Note of caution. The post-mortem easement
donation and the post-mortem easement amendment are important.
However, while these planning opportunities are useful
additions to the planners toolbox, a landowner or a family
should not take the position that comprehensive planning
during lifetime should be put off because of the availability
of post-mortem planning opportunities. For one thing, the law
is absolutely clear on the income tax and estate tax savings
that are available when an easement is donated during
lifetime. All the issues are not clear in the case of a
post-mortem donation. In addition, using these post-mortem
tools successfully means addressing a complex array of state
law and other related questions and reaching agreement among
all necessary parties within a relatively short period after
the death of the decedent. It is certainly better to see to it
that the proper planning is done during the lifetime of the
landowner.
Planning
Observations
- Land that falls outside the geographic limitations of new Section 2031(c) simply will not be eligible for the benefits of that section. However, continued urban sprawl will inevitably result in the addition of new Metropolitan Statistical Areas to the map, and that will mean greater coverage under Section 2031(c).
- Every single conservation easement must now take into account the provisions of Section 2031(c) as part of the planning process. Retained development rights can be extinguished after the death of the landowner, but more than de minimis retained commercial recreational rights can disqualify the easement from Section 2031(c) eligibility.
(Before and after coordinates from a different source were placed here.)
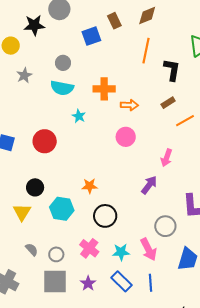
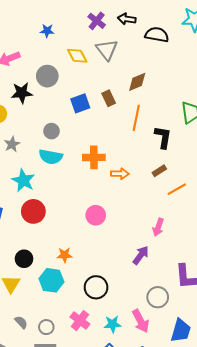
brown rectangle: (114, 21) -> (109, 98), moved
cyan star: (79, 116) -> (23, 180), moved, size x1.6
pink circle: (126, 137) -> (96, 215), moved
orange star: (90, 186) -> (65, 255), moved

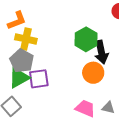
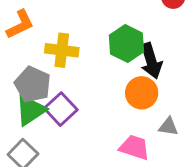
yellow cross: (26, 39) -> (62, 50), moved
purple square: (39, 79) -> (61, 109), turned -30
gray triangle: (108, 108) -> (168, 127), moved

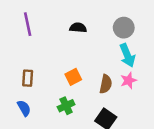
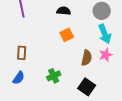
orange square: (73, 77) -> (67, 35), moved
blue semicircle: (24, 108) -> (19, 78), turned 64

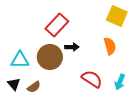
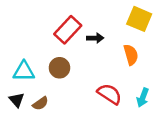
black arrow: (72, 47) -> (95, 38), moved
brown circle: (50, 57) -> (59, 68), size x0.7

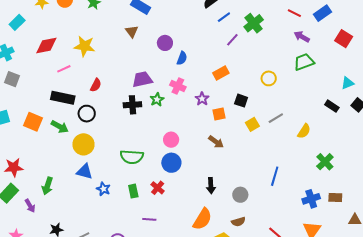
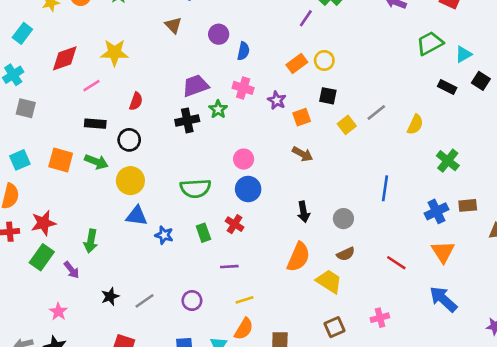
green trapezoid: (304, 62) -> (430, 43), moved
yellow circle: (269, 78) -> (324, 60), moved
black rectangle: (63, 98) -> (95, 124), size x0.7

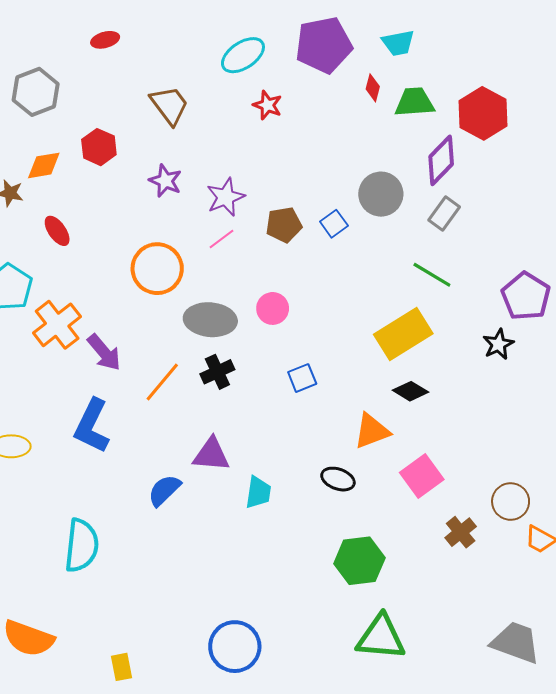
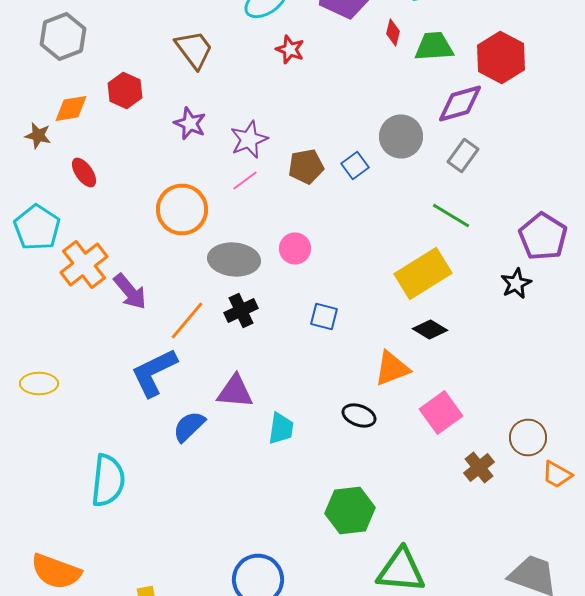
purple diamond: (441, 160) -> (460, 104), turned 30
blue square: (302, 378) -> (324, 316), turned 36
blue L-shape: (92, 426) -> (154, 372), moved, turned 38
green hexagon: (359, 561) -> (350, 510), moved

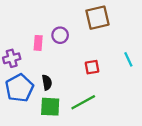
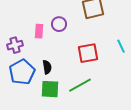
red square: (92, 67) -> (88, 53), size x1.5

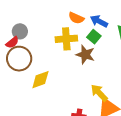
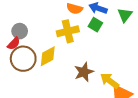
brown star: (85, 55) -> (84, 72), moved, turned -30
yellow diamond: (40, 80) -> (48, 56), moved

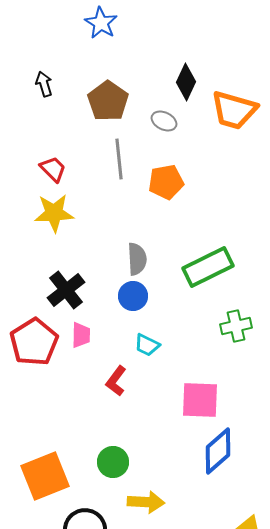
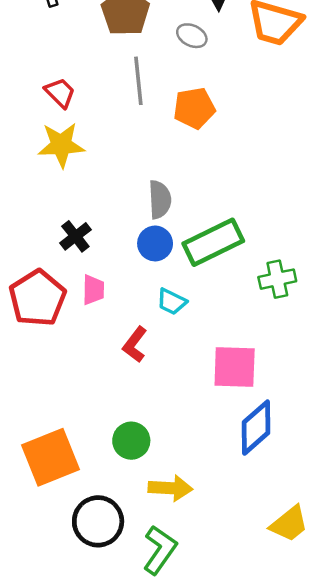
green rectangle: (208, 267) -> (213, 242), moved
black cross: (66, 290) -> (75, 236), size x0.7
- Every single family lands planning situation must now take into account the provisions of Section 2031(c) as part of the planning process. Do the current owners want to gift the property to children over a period of years as part of the estate planning and succession planning process? Does the family want to remain eligible for the Section 2031(c) benefits? There is no right answer to these questions, but now we have an important additional planning tool in the landowners toolbox.
- Every recorded easement should be reviewed with Section 2031(c) eligibility in mind (to look for a prohibition on commercial recreational activities, for example) if the land is still owned by the same family that donated the easement.
- One of the costs of the new Section 2031(c) benefit is that planning after death becomes much more complicated. Experienced appraisers will need to be available to give the family accurate valuation numbers (land value before and after the easement for purposes of the 30% test, the post-mortem election, and the value of retained development rights) in sufficient time for the family to make an informed judgment about what to do. In connection with the new post-mortem easement provision, a conservation easement that satisfies state law rules and has the agreement of all necessary parties must be successfully completed after the decedents death.
New Section 2031(c) is a very important incentive for land conservation. It will take some time to sort out all of the planning issues, and to answer some of the planning questions that have already come up, but landowners and their advisors and land trusts must begin to work with the new law. Saving important land and saving tax dollars is a tough combination to beat!